_EXERCISE PASSAGE_:
I am often asked by people who have read my most recent book, The God Presumption, if I really gift the bark of trees with dog kibble. Yes I do, even in the coldest of our New Hampshire winters; on my return from the early morning walk, I sometimes require half an hour in front of the wood stove to warm up my hands. (It is not possible to stick kibble into the bark of trees wearing gloves.) I choose different trees for different reasons, and I name them accordingly. For example, I have named a white pine along the trail I walk with our dogs, “the tree of extinction”, in honor and gratitude for so many species either already extinct, or heading that way rapidly. I honor trees I have named for members of my family with kibble. I honor the Great Grandfather, the Grandmother, and the Great Grandmother (who does not like to be disturbed with kibble before noon.
I am often asked why, “Why do you do it.”
That is a harder question.
I do it in order to deepen my relationships with trees, all trees, to honor and develop what I know is a cognitive resonance; I do it as a ritual of gratitude. Sometimes the kibble is a token of apology for the times I come into the woods angry or otherwise spewing toxic energy. No matter how I enter the woods, the pines and hemlocks, beech, maple, and oak continue to take energy from the sun and convert it to oxygen, so I and the rest of us can continue to breathe. I can only hope my own toxicity does not overwhelm.
I have been reading (for the third time) The Hidden Life of Trees: What They Feel, How They Communicate ~ Discoveries from a Secret World by Peter Wohlleben. It’s the quintessential book for people like me who love trees. Such a gift, that the science current science corroborates what many of us have known for lifetimes. I tell people that I could not have written The God Presumption without this book.
At the end of our trail, three times a day and near the edge of Tannery Pond, the dogs and I stop to look around. Three times a day, we pass underneath an old oak, who has lost her crown and more. The main trunk is riddled with the work of our pileated woodpeckers. What remains is a stout branch (maybe 14 inches in diameter) which emerges from this amputated tree whose destiny ultimately will be compost. The branch itself hangs low over the trail.
I looked at that branch for several years before I came to wonder about the likelihood of crashing on me or our dogs. They call them “widow makers” here. My husband Jim and his friend Tom walked down to the pond to see how they might bring that branch down, without, of course, bringing danger to themselves. We thought that in the spring, we would have to contract with an arborist.
On this day ~ it is a beautiful, sunny, warm(ish) winter day, the dogs and I are enjoying our noon walk, taking our time. We are walking the ridge, the snow of which – in the spring – will empty into two vernal pools, one on either side. I stop to feed kibble to the triumvirate of pine at the ridge’s peak, and we hear what sounds like an explosion. The ground seems to vibrate under our feet; the dogs and I are alarmed, but we don’t know which way to turn. For lack of a better idea, we continue along our ritual route. As we near the pond, I see that the oak branch has been severed from the main trunk, collapsing to the ground and bring neighboring trees to the ground.
The branch did not come down on us. I felt the safety of the woods that day; I felt the protection of the forest.
Reading too much into it?
I carry a different kind of knowing.
I am in a reciprocal relationship with the trees of the woods where we walk, the three dogs and I, grateful and a bit astonished by our knowing. I begin to understand at a deeper level what it means to awaken, what it means to be an integral part of the earth community.

_PROVIDED DATA_:
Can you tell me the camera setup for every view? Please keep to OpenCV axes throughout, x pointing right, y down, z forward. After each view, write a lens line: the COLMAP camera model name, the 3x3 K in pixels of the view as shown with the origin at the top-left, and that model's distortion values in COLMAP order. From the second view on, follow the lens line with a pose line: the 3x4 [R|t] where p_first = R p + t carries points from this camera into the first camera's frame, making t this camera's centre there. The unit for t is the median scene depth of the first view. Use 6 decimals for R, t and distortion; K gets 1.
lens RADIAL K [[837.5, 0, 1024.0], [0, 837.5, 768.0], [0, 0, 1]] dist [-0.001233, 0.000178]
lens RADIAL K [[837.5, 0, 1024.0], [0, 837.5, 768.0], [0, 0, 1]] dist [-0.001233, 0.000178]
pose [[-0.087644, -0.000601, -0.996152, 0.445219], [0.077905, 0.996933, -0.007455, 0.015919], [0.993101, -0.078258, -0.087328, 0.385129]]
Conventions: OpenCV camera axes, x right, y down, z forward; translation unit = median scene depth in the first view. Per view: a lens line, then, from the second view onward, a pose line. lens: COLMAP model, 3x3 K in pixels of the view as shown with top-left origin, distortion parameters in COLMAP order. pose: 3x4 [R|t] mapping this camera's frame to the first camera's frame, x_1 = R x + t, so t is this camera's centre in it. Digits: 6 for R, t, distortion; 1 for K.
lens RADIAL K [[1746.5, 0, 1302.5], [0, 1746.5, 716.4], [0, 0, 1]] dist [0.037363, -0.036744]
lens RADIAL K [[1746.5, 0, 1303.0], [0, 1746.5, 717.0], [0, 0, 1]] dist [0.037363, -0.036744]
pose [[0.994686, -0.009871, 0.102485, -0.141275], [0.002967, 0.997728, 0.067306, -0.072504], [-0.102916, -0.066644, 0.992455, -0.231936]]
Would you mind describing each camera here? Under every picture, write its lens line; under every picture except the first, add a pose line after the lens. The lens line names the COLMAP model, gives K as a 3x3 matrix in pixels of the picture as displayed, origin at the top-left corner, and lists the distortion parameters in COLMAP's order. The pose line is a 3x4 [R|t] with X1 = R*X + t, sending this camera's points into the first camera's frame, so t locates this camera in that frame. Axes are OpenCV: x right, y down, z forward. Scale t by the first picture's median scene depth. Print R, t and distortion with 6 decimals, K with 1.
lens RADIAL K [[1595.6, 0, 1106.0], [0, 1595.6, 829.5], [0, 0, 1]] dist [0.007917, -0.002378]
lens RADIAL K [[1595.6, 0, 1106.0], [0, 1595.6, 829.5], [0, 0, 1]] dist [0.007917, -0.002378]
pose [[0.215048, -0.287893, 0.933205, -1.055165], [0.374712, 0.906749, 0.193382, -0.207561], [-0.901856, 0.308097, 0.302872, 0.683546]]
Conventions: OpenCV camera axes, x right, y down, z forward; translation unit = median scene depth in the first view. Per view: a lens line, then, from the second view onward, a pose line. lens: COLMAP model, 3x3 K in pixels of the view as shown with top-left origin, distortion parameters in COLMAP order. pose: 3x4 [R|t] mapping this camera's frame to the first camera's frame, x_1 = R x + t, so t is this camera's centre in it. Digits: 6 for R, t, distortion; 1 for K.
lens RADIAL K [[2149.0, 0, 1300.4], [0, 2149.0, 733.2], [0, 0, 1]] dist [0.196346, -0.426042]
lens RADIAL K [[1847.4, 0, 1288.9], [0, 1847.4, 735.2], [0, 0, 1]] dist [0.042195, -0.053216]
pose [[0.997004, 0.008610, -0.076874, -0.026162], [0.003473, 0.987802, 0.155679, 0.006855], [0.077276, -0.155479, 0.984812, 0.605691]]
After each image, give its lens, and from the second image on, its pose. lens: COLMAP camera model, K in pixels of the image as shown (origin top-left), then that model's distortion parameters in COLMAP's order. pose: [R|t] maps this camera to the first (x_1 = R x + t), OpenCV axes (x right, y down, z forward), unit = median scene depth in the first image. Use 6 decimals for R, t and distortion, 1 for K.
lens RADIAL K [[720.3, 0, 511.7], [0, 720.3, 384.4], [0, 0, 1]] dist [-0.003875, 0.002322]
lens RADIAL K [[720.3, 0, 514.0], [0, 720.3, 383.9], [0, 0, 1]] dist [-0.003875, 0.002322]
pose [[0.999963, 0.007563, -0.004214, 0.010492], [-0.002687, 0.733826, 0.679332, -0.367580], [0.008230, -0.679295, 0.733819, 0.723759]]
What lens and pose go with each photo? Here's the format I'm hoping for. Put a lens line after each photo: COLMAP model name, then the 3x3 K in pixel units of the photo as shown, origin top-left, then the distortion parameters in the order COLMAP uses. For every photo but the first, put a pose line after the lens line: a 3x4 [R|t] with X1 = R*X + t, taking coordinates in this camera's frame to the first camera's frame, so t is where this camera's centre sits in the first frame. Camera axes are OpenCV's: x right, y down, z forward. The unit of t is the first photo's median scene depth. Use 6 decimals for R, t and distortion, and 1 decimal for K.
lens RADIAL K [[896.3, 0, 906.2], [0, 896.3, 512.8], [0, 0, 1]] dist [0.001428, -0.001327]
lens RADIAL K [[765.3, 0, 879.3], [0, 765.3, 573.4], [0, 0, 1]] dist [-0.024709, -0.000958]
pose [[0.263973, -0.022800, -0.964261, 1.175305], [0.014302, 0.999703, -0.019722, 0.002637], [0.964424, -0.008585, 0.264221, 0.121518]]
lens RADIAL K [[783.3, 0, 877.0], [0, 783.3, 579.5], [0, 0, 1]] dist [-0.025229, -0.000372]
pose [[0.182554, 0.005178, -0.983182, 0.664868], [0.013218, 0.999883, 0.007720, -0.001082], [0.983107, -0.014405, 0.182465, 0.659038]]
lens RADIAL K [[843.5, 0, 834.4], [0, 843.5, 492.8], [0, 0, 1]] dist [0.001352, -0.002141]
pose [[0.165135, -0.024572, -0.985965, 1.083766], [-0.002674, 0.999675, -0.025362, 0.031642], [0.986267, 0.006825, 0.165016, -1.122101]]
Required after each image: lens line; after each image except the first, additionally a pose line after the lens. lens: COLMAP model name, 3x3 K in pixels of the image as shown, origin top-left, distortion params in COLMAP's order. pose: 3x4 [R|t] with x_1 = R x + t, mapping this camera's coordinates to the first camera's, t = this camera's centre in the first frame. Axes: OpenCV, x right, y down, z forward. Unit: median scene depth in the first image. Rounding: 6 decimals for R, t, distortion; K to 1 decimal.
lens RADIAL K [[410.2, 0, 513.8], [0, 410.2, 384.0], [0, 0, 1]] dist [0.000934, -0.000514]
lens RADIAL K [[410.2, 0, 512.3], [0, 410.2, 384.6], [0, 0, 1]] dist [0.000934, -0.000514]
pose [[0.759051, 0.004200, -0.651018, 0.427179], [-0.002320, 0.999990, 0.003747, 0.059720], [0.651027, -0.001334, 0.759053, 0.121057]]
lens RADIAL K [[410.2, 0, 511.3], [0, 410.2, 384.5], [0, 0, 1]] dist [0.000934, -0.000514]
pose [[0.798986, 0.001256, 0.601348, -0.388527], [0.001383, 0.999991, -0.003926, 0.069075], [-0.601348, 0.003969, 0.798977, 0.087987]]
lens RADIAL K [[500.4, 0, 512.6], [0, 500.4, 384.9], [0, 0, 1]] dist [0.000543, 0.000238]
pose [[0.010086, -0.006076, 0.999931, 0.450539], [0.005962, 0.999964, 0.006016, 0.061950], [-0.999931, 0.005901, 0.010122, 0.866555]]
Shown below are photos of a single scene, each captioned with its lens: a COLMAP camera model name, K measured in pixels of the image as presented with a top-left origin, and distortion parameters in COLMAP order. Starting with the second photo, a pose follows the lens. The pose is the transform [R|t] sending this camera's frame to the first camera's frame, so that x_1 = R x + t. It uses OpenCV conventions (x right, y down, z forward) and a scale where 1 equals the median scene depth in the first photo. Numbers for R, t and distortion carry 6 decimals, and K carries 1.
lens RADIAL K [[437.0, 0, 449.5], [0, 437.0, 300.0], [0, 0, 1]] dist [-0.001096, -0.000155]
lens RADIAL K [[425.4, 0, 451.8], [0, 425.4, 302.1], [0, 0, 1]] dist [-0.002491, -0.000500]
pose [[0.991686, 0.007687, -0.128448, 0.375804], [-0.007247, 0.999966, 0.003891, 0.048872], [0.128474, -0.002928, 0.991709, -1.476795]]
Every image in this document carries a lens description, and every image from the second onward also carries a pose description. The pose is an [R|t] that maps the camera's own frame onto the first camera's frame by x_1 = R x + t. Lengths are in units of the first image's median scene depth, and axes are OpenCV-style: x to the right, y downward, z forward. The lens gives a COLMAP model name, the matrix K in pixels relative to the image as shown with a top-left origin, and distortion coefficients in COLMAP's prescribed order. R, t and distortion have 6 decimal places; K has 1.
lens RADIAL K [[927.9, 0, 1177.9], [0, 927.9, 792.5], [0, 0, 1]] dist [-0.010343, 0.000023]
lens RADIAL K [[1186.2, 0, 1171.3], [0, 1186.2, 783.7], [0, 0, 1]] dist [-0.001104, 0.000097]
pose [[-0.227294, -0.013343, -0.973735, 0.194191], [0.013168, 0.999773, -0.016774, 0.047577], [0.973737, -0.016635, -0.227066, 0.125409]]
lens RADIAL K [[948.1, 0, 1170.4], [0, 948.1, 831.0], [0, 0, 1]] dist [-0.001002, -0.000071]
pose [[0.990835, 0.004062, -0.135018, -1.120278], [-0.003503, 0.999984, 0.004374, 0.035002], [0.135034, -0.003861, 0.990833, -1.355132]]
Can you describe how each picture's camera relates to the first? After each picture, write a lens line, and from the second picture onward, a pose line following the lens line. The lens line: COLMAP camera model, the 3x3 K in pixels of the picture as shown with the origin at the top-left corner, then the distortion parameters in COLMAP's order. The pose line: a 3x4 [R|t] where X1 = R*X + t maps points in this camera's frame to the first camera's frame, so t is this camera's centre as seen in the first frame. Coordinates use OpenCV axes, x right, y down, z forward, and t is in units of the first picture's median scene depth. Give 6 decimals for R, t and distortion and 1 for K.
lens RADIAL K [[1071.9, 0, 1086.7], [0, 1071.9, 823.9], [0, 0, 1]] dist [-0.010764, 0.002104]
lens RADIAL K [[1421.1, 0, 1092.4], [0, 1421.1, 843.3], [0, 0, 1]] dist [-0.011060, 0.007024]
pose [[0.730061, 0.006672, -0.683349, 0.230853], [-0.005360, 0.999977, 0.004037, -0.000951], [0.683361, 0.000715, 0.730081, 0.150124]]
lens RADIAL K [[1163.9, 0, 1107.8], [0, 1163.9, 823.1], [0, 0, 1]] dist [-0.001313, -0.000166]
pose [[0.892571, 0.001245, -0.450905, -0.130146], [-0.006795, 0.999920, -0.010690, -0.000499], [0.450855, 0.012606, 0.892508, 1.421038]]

_ABOUT THIS EXERCISE_:
Echo a passage of the essay on trees word for word. Begin at the words "I have been" and stop after "over the trail.". The items have no connection to the essay on trees.

_RESPONSE AREA_:
I have been reading (for the third time) The Hidden Life of Trees: What They Feel, How They Communicate ~ Discoveries from a Secret World by Peter Wohlleben. It’s the quintessential book for people like me who love trees. Such a gift, that the science current science corroborates what many of us have known for lifetimes. I tell people that I could not have written The God Presumption without this book.
At the end of our trail, three times a day and near the edge of Tannery Pond, the dogs and I stop to look around. Three times a day, we pass underneath an old oak, who has lost her crown and more. The main trunk is riddled with the work of our pileated woodpeckers. What remains is a stout branch (maybe 14 inches in diameter) which emerges from this amputated tree whose destiny ultimately will be compost. The branch itself hangs low over the trail.